Assistant Professor Craig Hricz, MPAS, PA-C with PA students.

Craig Hricz, MPAS, PA-C, Assistant Professor, on Preparing the Next Generation of PAs

August 09, 2017

  • Six students are seated in a circle in the patient simulation laboratory on the Massachusetts College of Pharmacy and Health Sciences (MCPHS) Worcester campus. They’re in a quiet area of the laboratory, and the students are intently listening to Craig Hricz, MPAS, PA-C, an assistant professor in the School of Physician Assistant Studies.

    For these Master of Physician Assistant Studies (MPAS) students, it’s a vital opportunity to gain firsthand insight from a practicing PA-C and experienced faculty member. As these students prepare for their future careers as PAs, the personal connections and the knowledge they gain from faculty will be invaluable.

    Professor Hricz explains that career preparedness starts in classrooms and laboratories just like this one. Students then apply the knowledge they gain from faculty in clinical rotations. “They work with preceptors on their clinical rotations, gaining hands-on experience taking care of patients,” says Professor Hricz. “By the end of that 12-month period, they feel ready to go and take care of patients. They’re eager to learn and build on what they learned in PA school.”

    After lab, we catch up with Professor Hricz to hear his thoughts on how hands-on experiences with veteran faculty help prepare future PAs.

    Tell us about the students in the PA program. What are their backgrounds?

    Our students come from a variety of backgrounds. Many of them are straight out of undergraduate. Some of them have worked as emergency medical services personnel in the past, and we have a decent percentage that are nontraditional students who have done things outside medicine but desire to do something a little bit different. So they’ve decided to go back to school and enter our physician assistant program.

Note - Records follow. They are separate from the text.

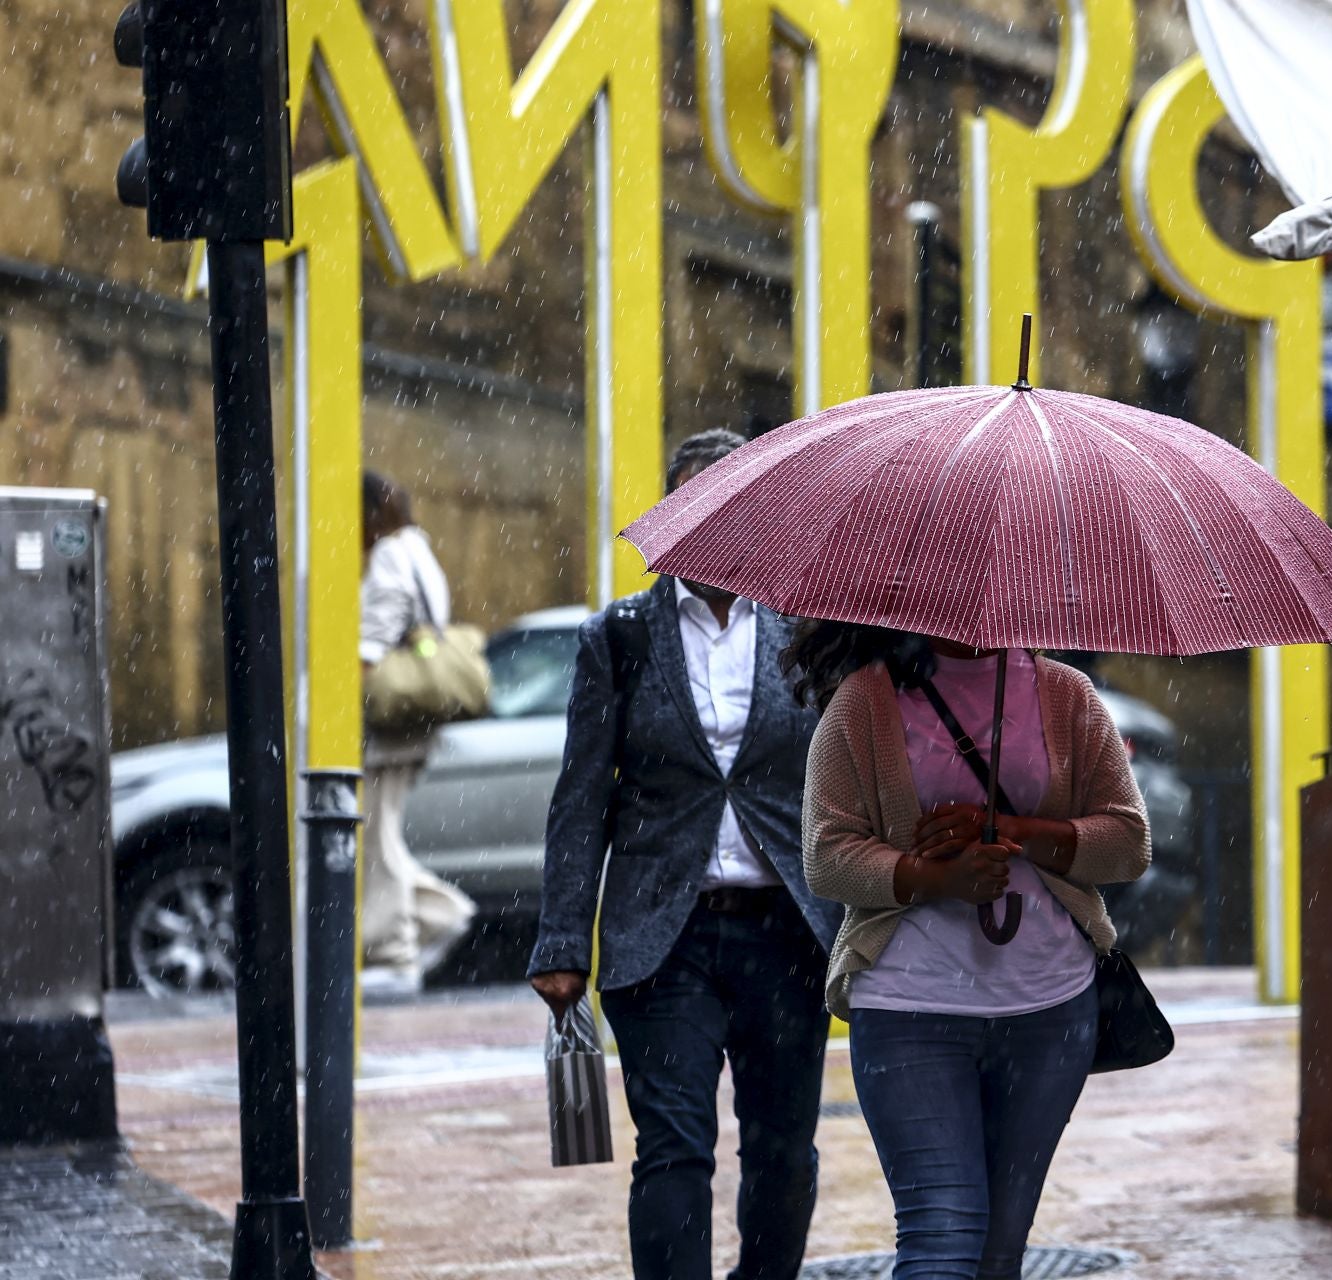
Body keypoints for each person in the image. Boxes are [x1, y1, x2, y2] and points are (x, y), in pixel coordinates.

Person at [528, 429, 842, 1280]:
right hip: (663, 940)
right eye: (693, 504)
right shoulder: (620, 639)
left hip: (788, 935)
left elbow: (847, 772)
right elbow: (580, 797)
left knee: (783, 1152)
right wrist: (562, 941)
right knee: (673, 1150)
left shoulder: (806, 630)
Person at [789, 623, 1149, 1280]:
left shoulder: (1067, 695)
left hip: (1050, 1010)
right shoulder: (864, 701)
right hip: (907, 1007)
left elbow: (1128, 843)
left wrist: (1014, 831)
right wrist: (934, 879)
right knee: (943, 1235)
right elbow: (826, 856)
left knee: (1000, 1252)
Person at [359, 470, 475, 996]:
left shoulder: (388, 554)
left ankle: (394, 950)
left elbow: (385, 616)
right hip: (412, 723)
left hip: (387, 726)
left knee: (375, 838)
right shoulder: (417, 548)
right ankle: (443, 913)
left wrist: (362, 663)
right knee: (381, 834)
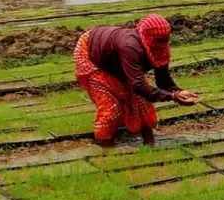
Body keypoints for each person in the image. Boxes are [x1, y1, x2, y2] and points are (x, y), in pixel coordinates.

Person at [74, 14, 199, 147]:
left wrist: (179, 92)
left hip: (117, 62)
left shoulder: (161, 48)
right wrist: (172, 97)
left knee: (141, 104)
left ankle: (149, 143)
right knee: (110, 109)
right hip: (92, 54)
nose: (162, 43)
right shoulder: (130, 47)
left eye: (165, 39)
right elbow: (138, 85)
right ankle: (104, 145)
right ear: (146, 36)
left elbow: (163, 81)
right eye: (158, 40)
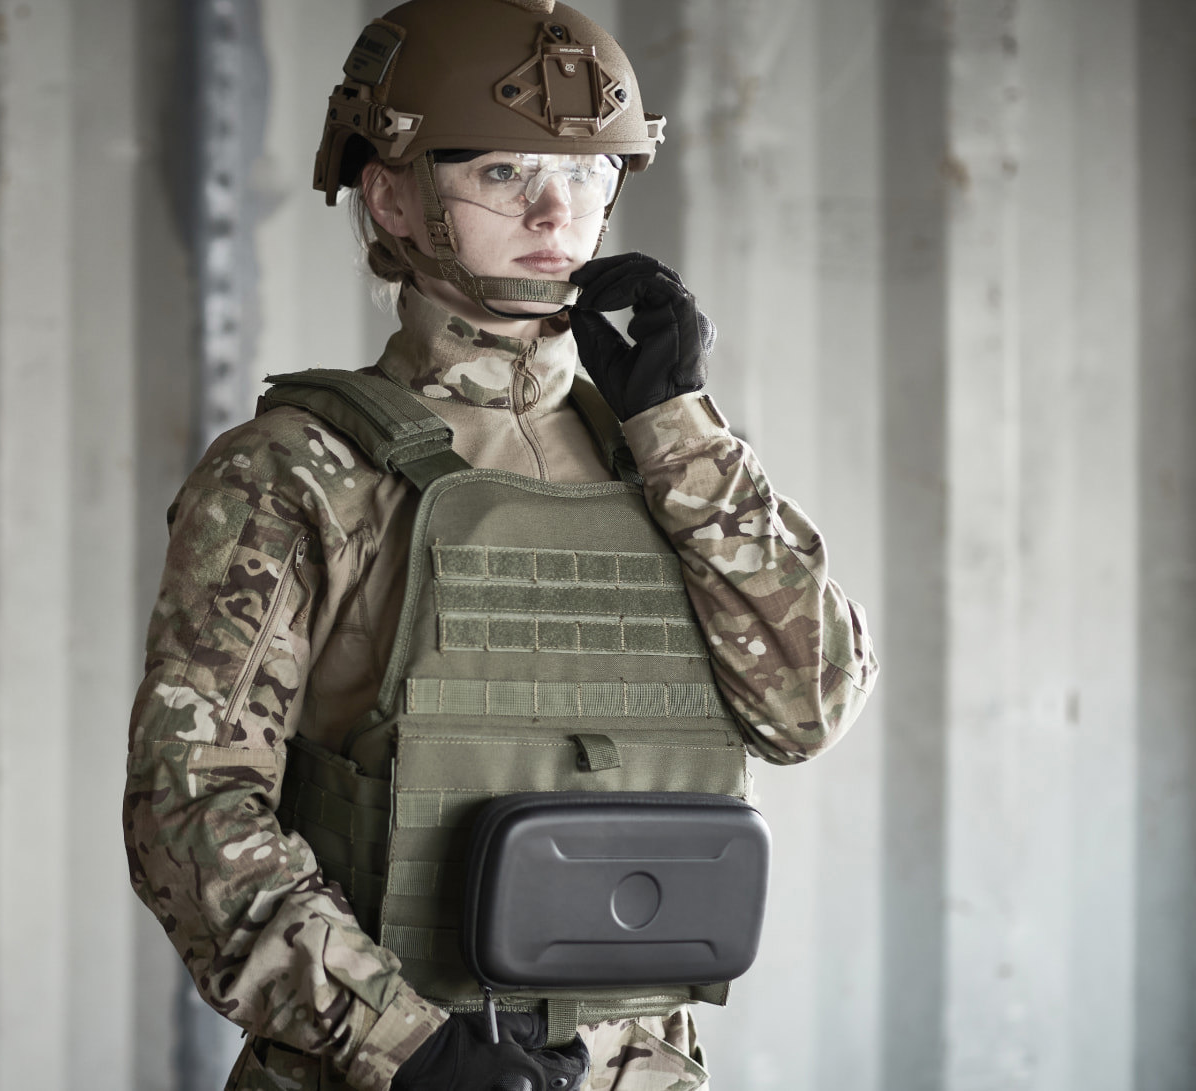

    Describe the PA program at MCPHS.

    It’s basically a sort of condensed medical school. In the didactic portion of the program, students are in the classroom five days a week listening to a number of lectures every day. Then, depending on the semester, we have labs that the students also will go to for more hands-on experience. The second year of their training in this particular program is all clinical rotations, where they’re out with a preceptor, taking care of patients and learning hands-on.

    Tell us about the simulation laboratory experience.

    The lab setting is similar to either medical offices or emergency rooms in that there’s usually a number of treatment areas, and we have similar equipment. We use the equipment in a variety of ways to simulate a number of different settings.

    How does that work?

    Once a week at least, we all come to the labs and work together as faculty and students in small groups and one-on-one scenarios. We present different types of scenarios to the students. We also use what we call sim patients, which are actors that we have come in from the community to simulate patients. This allows students to interview them and do physical exams on them, just to gain some different experience.

    What’s an example of the type of simulations the students experience?

    We use the laboratories for what we call patient assessment, which is where we teach students how to listen to the heart, listen to the lungs, look in the eyes, do neurologic exams. Then, we also use it for other hands-on training, like teaching the students how to suture and perform different procedures, injections, IVs – things along those lines. For example, we’re using it for our ACLS – advanced cardiac life support – training, which all the students are required to attend. We teach them how to do CPR and which drugs to use, and we provide them with interactive scenarios during those events.

    What are the faculty like?

    The quality of the staff here, I think, is excellent. We come from a variety of backgrounds and we each bring something different to the table. A lot of us still work clinically, so we can bring new ideas and new patient scenarios into the classroom as well. We’re trying to constantly add new ideas to the curriculum to give our students the best education possible.

    What’s your own personal experience with working clinically?

    I teach four days a week and then I work clinically usually one day a week in an emergency department. Depending on the semester, my lecture load may vary, but every semester we have lab times with the students. So I get to work with them one-on-one, or in small groups, in a setting that’s a little bit more intimate.

    The School of Physician Assistant Studies at MCPHS, which offers MPAS and DScPAS degrees, prepares graduates for meaningful and successful future careers as PAs. Students learn from the profession’s top educators in modern patient assessment laboratories with the most advanced technology available.